Doctors baffled by early puberty, but nutrition may be to blame
When parents worry about their kids growing up too fast, they’re usually talking about kids’ social development, but in fact, many kids are growing up too early physically too.
Kids are now entering puberty at a much earlier age than their grandparents ever did, with researchers unable to fully explain why.
In the 1800s, teenagers typically reached puberty at around 15 or 16. Today, the average age of onset is 10 or 11, with some girls starting puberty as young as eight, and boys as young as nine.
The reasons behind the trend are still unclear, but Dr. Preetha Krishnamoorthy, a pediatric endocrinologist at Montreal Children’s Hospital, says it’s likely that diet and nutrition are big drivers.
“I believe it’s in large part due to our nutritional status,” she told CTV’s Canada AM Thursday from Montreal. “As we see that the overall trend in weight has gone up, that probably does have an effect on the onset of puberty.”
When doctors noticed the age of puberty shifting in the early 20th century, they attributed it to better health and nutrition. These days, childhood obesity is often blamed, since fat cells produce estrogen that could trigger puberty. But some studies have shown puberty is starting earlier in many parts of the developed world, regardless of a child’s weight.
Dr. Krishnamoorthy says it’s important to note that the average age that a girl gets her first period – the final stage of puberty – hasn’t changed much.

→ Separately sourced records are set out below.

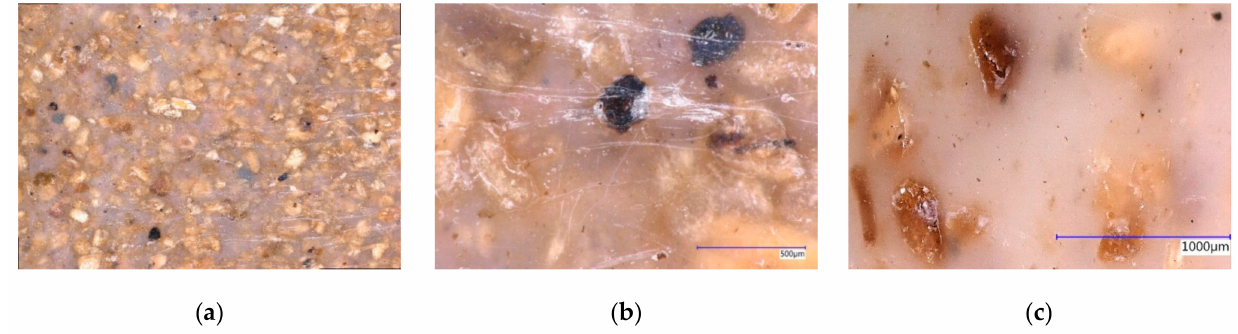
Figure 3. ( a ) 9:1-c-25-1.0, panorama mode, 7 × 10 mm; ( b ) 9:1-c-25-1.0 showing a burnt particle destroying the surface, magnification 200 × , 3D mode; ( c ): 9:1-c-16.7-1.0 showing the rough surface, due to embedded particles, magnification 100 × , 3D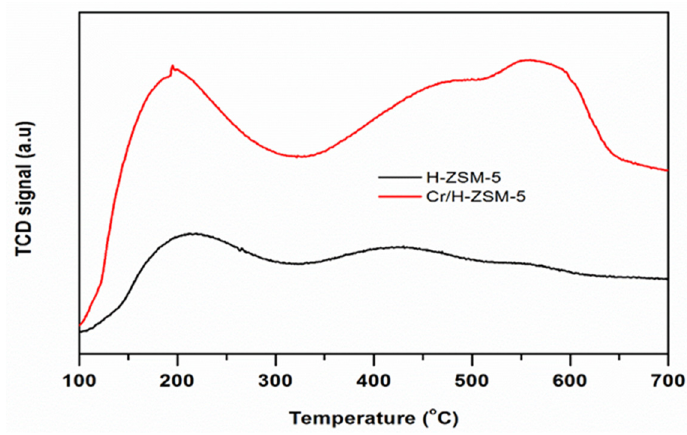
Figure 3. Ammonia-TPD analysis of H-ZSM-5 and Cr/H-ZSM-5 catalysts.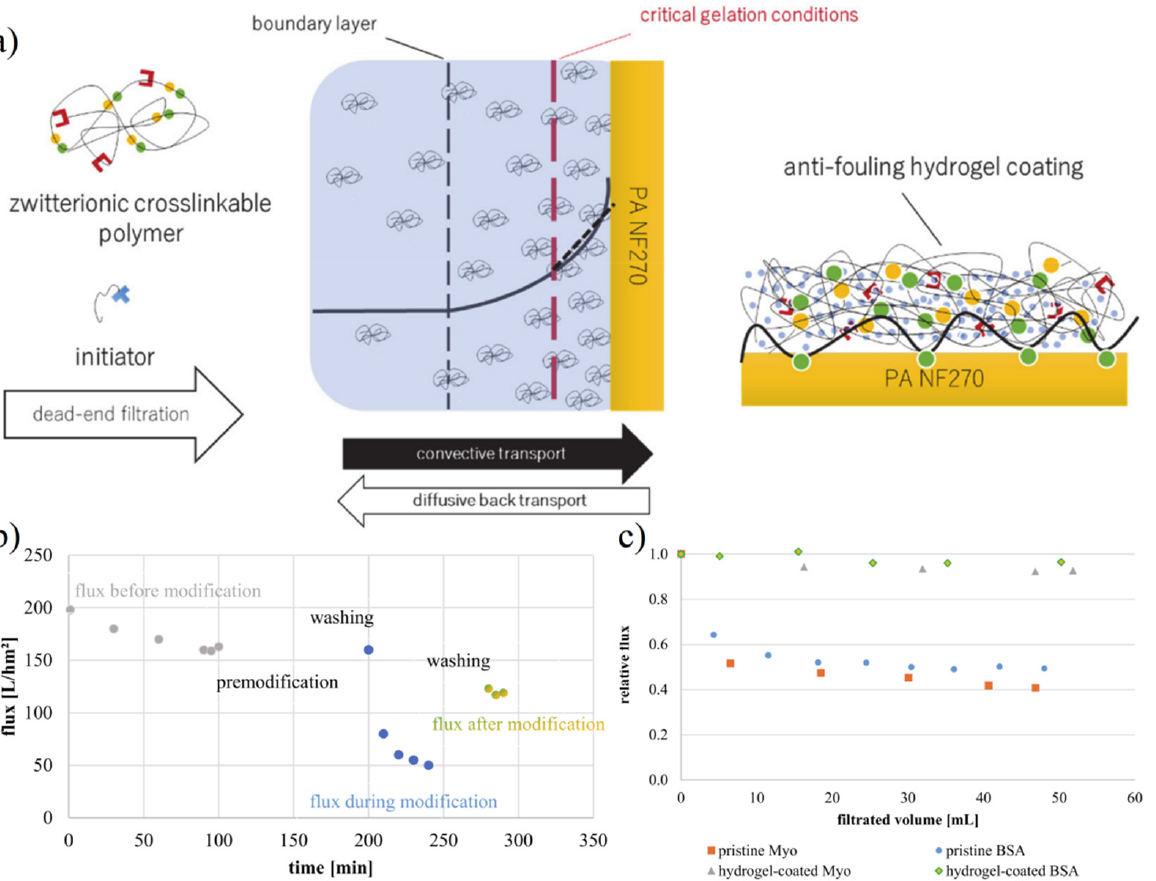
Figure 12. Antifouling zwitterionic hydrogel on the membrane to resist flux loss caused by nonspecific protein adsorption. ( a ) Schematic illustration of zwitterionic hydrogel coating on nanofiltration membrane via concentration polarization. ( b ) A dense hydrogel network caused membrane flux loss. ( c ) The relative flux was retained in the protein solution. Reproduced with permission from [27]. Copyright 2021 MDPI.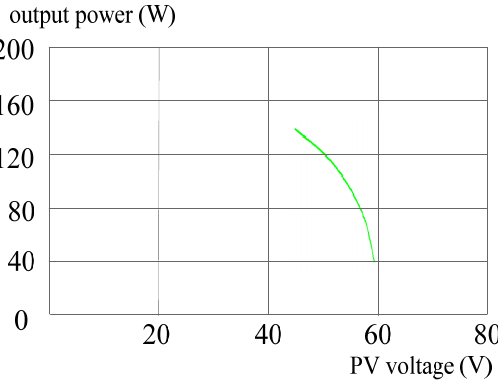
Figure 15. MPPT trajectory by the DALL while irradiation and temperature increase.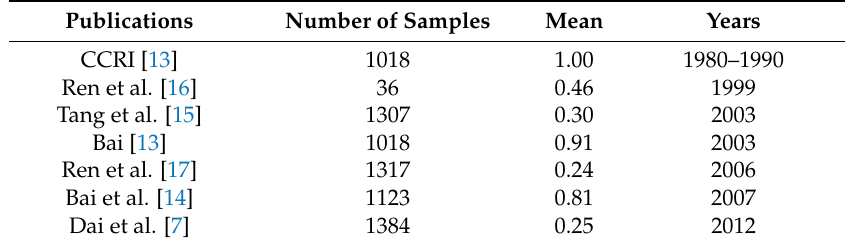
Table 1. Cadmium abundance in Chinese coals according to different authors (unit: µ g/g). Publications Number of Samples Mean Years 1018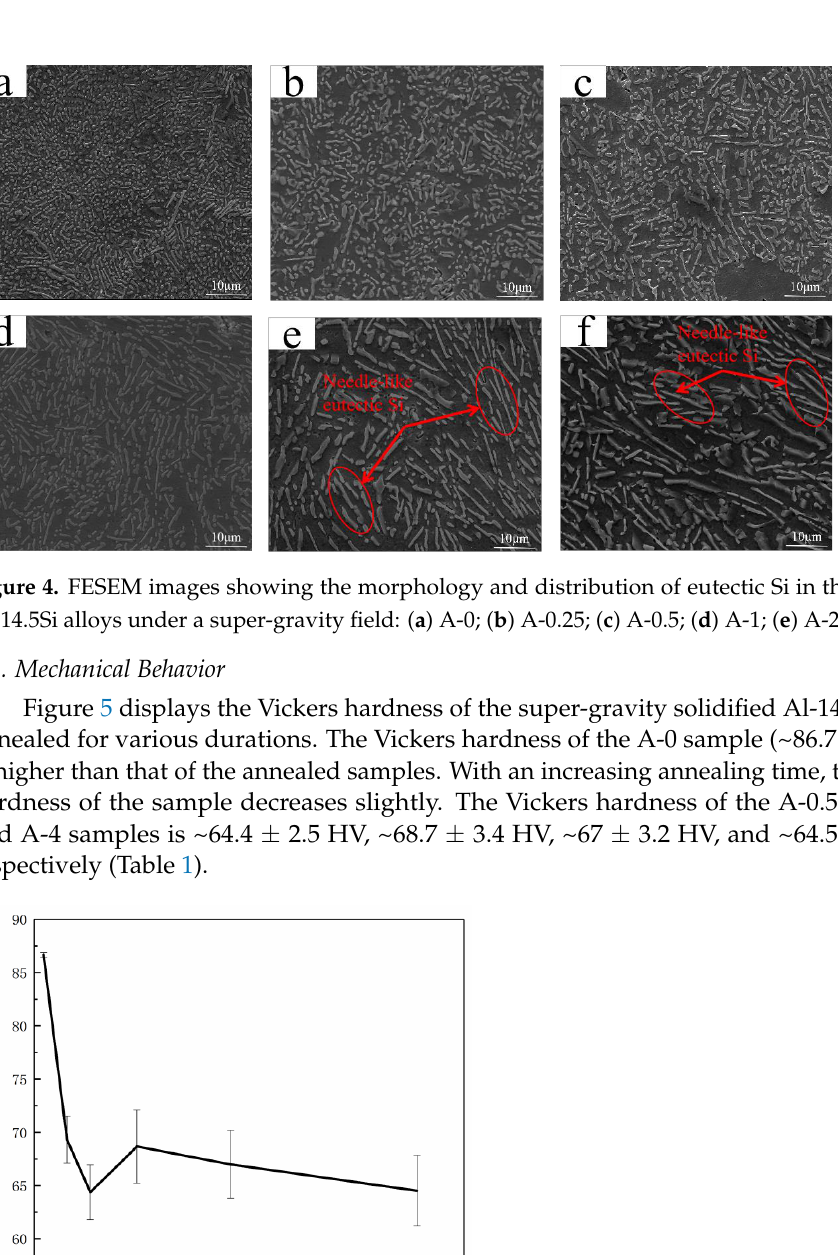
Figure 6. Tensile stress – strain curve of the annealed Al-14.5Si alloys solidified under a super-gravity field. 3.3. Fractography Figure 7 shows the typical fracture surface of annealed Al-Si alloys (produced by a tensile test). A typical ductile transgranular fracture was found on the fracture surface, as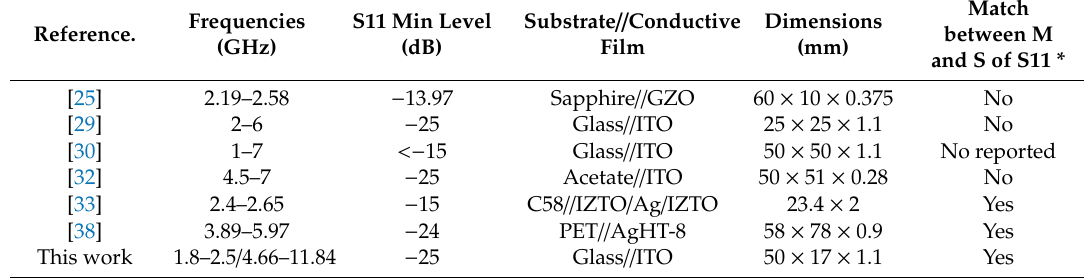
Table 5. Comparative Analysis with Other Transparent Antennas.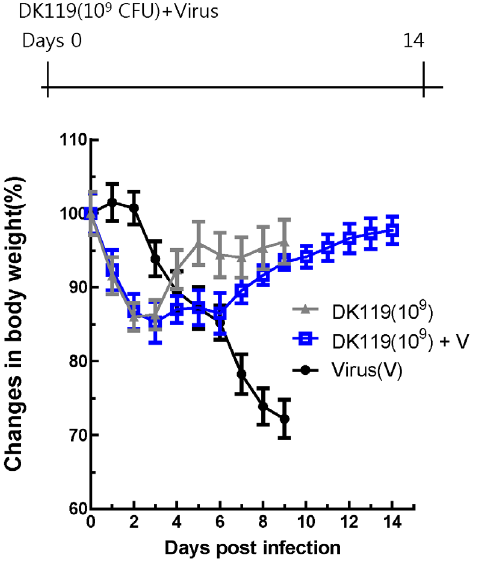
Figure 1. Intranasal co-administration of DK119 (10 9 CFU) and A/PR8 H1N1 virus confers protection. BALB/c mice (n=5 per group) were infected with A/PR8 virus (2.5 LD 50 ) alone or co- administered with DK119 (10 9 CFU per mouse) and A/PR8 H1N1 virus, and body weight changes were monitored daily for 14 days. Virus (V): mice infected with A/PR8 virus, DK119(10 9 ) + V: mice infected with DK119 and A/PR8 H1N1 virus.DK119 (10 9 ): mice treated with DK119 (10 9 CFU per mouse) alone. Bars indicate standard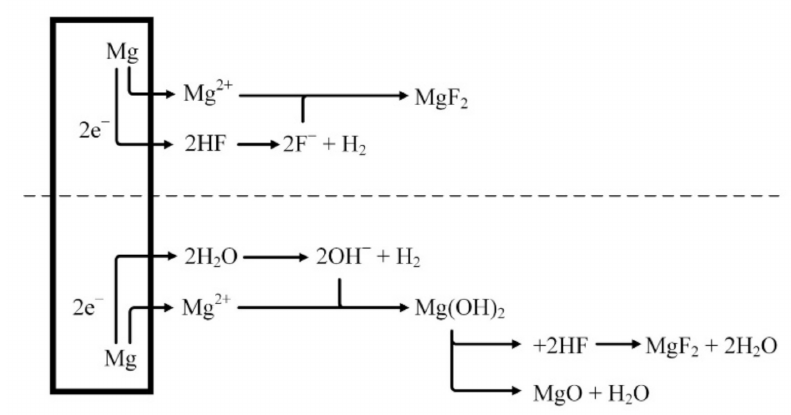
Figure 3. Schematical representation of fluoride conversion coatings on magnesium.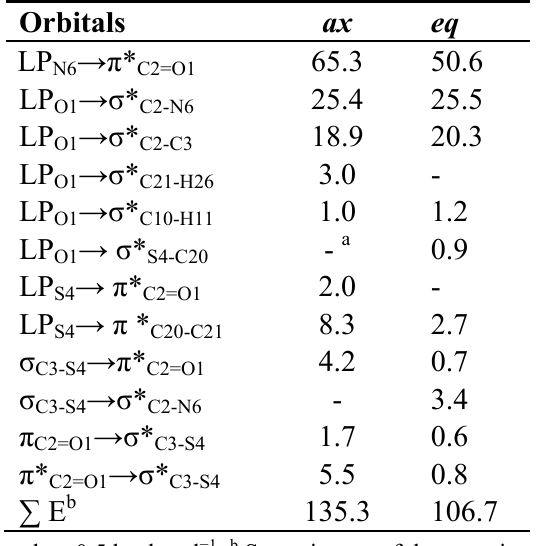
Table 5. Comparison of significant NBO energies (kcal mol − 1 ) of the corresponding interacting orbitals for the conformers ax and eq of 3-phenylsulfanyl-1-methyl-2-piperidone 4 at the B3LYP/6-31+G(d,p)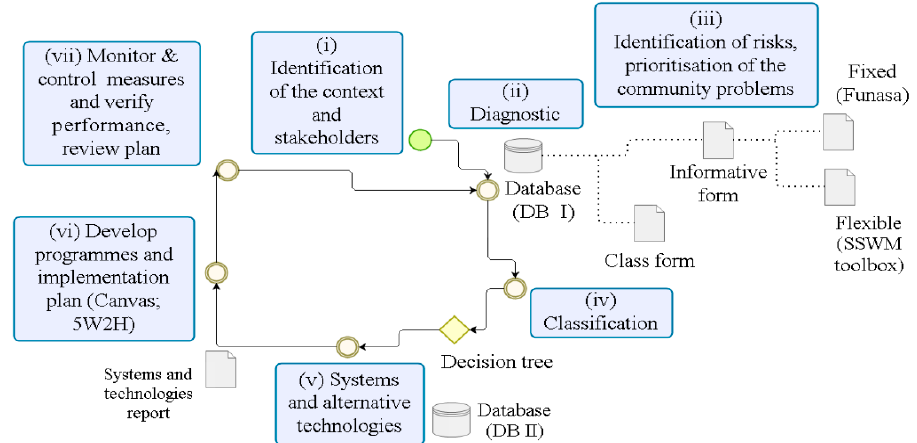
Figure 1. Modules of the sustainable sanitation management tool.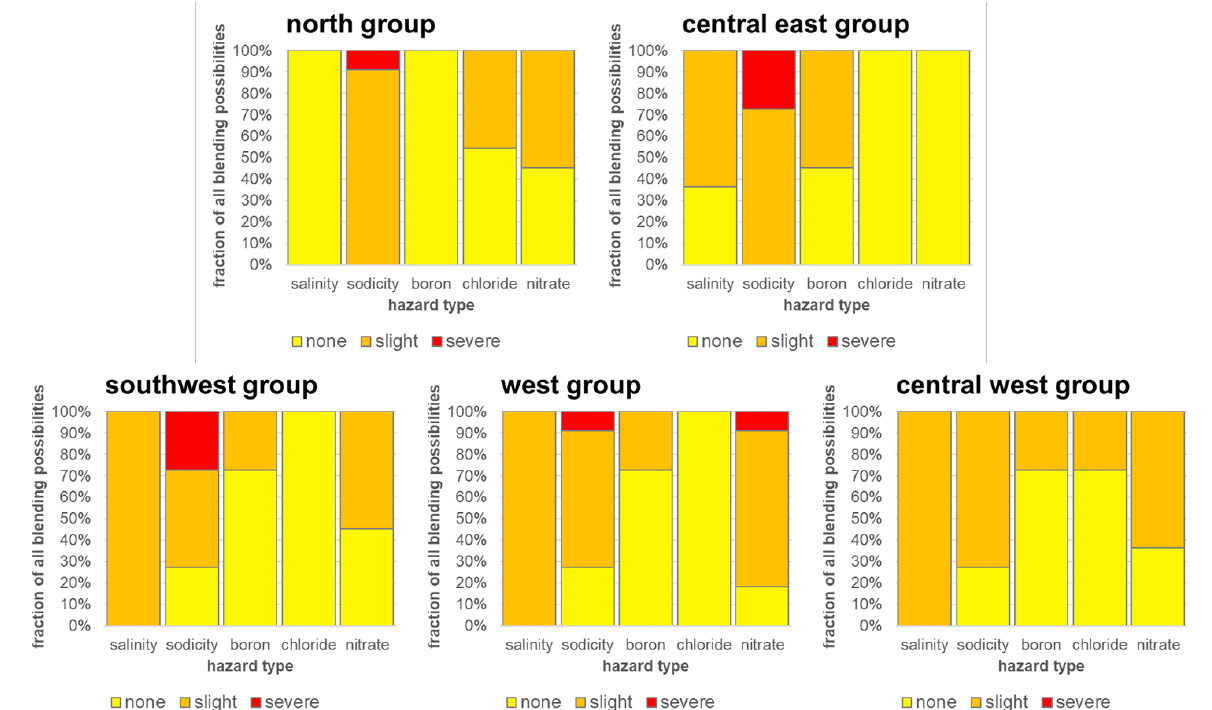
Figure 15. Blend hazard classes according to spatial group. Fractions indicate an estimate of the amount of blending possibility between 0% and 100% Dockum water and the level of the associated hazard.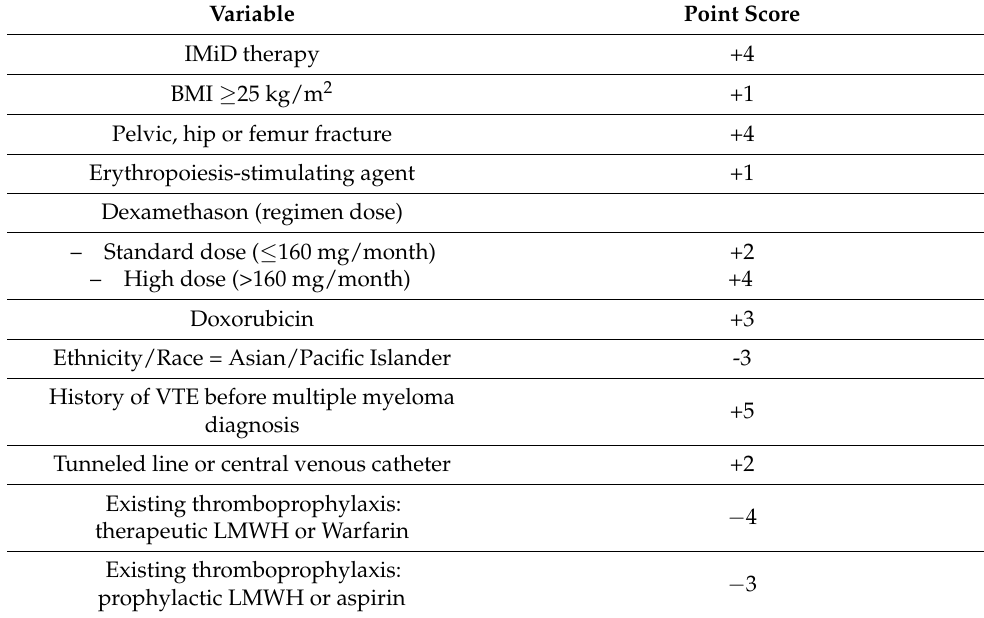
Table 6. IMPEDE-VTE Score, adapted from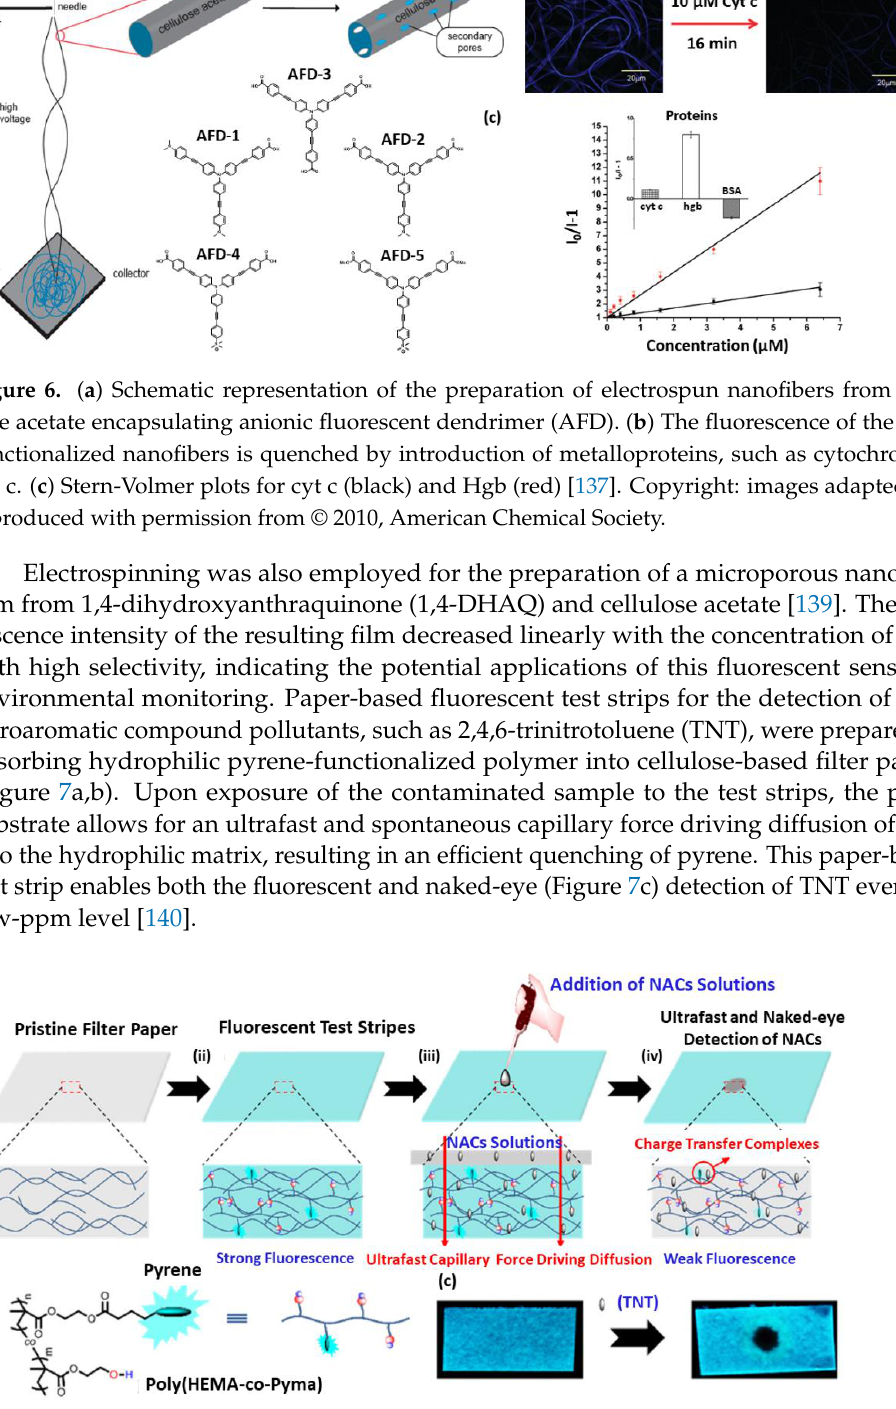
Figure 7. ( a ) Schematic representation of the preparation of a paper-based fluorescent test strip by absorbing hydrophilic pyrene-functionalized polymer into cellulose-based filter papers (i), followed by drying it (ii). The resulting fluorescent paper sensor was used for the detection of nitroaromatic compound (NAC) pollutants, consisting in the NAC-induced quenching of pyrene excimer emission (iii,iv). ( b ) Structures of the pyrene-functionalized polymer poly (HEMA-co-PyMA). ( c ) Fluorescence response (under UV lamp at 365 nm) of the paper-based sensor for detection of 25 ppm TNT sample in aqueous solution [140]. Copyright: images adapted and reproduced with permission from © 2017, American Chemical Society.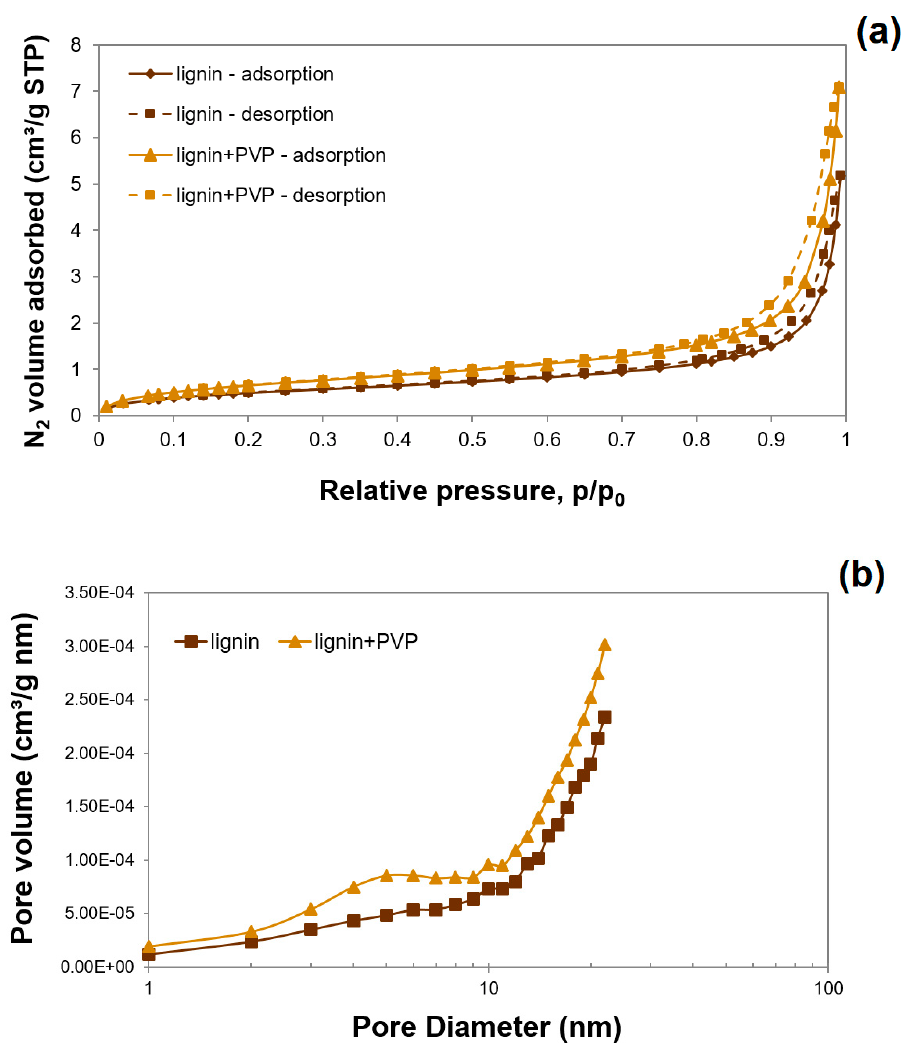
Figure 5. N 2 adsorption/desorption isotherms ( a ) and pore size distribution ( b ) of the lignin and lignin + PVP samples.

First menstruation typically occurs between ages 12 and 13, as it has for decades.
What has changed is that puberty is starting sooner and the whole process is taking longer. The earliest stages – skin and body odour changes -- can begin anywhere after age eight in girls and nine in boys.
Are hormones to blame?
As for concerns that hormones in our food and water are causing kids to enter puberty sooner, Dr. Krishnamoorthy is not convinced. She says there is no good, reliable evidence that environmental chemicals are causing kids’ bodies to change.
“It’s hard to really know. But it seems that the amount of hormones in our food is probably negligible and not enough to account for the earlier trend of puberty,” she said.
Then there are the kids who experience “precocious puberty” -- meaning puberty before the age of 7 in girls, or age 8 or 9 in boys.
Early puberty can be devastating to kids who aren’t emotionally equipped to handle the changes. These kids often face bullying and isolation, and in some cases, they also have to deal with menstruation before they even fully understand it.
“That is one of the main reasons we look at treating early puberty,” says Dr. Krishnamoorthy.
Precocious puberty can be treated
The other reason to treat precocious puberty is that it causes children to have their growth spurt early and for their bones’ growth plates to close early. That effectively ends the child’s growth, leaving them shorter than their peers.
As for what triggers precocious puberty, Dr. Krishnamoorthy says that remains unknown. What is known is that precocious puberty is not more common now than in the past. True precocious puberty is still quite rare.
Nevertheless, parents should still see a doctor if they are concerned something is wrong with their child. In rare cases, it could be that a tumour or cyst near the pituitary gland or on an ovary or the testicles is causing hormonal changes.
When there is true activation of the pituitary gland in the brain too early, there are hormonal treatments that can halt the puberty.
The vast majority of the time, though, when parents bring their kids to see pediatric endocrinologists such as her, the changes they are seeing don’t need treatment at all, Dr. Krishnamoorthy says.
“Some of the kids who come in with early signs of puberty, it actually ends up being a complete variant of normal.”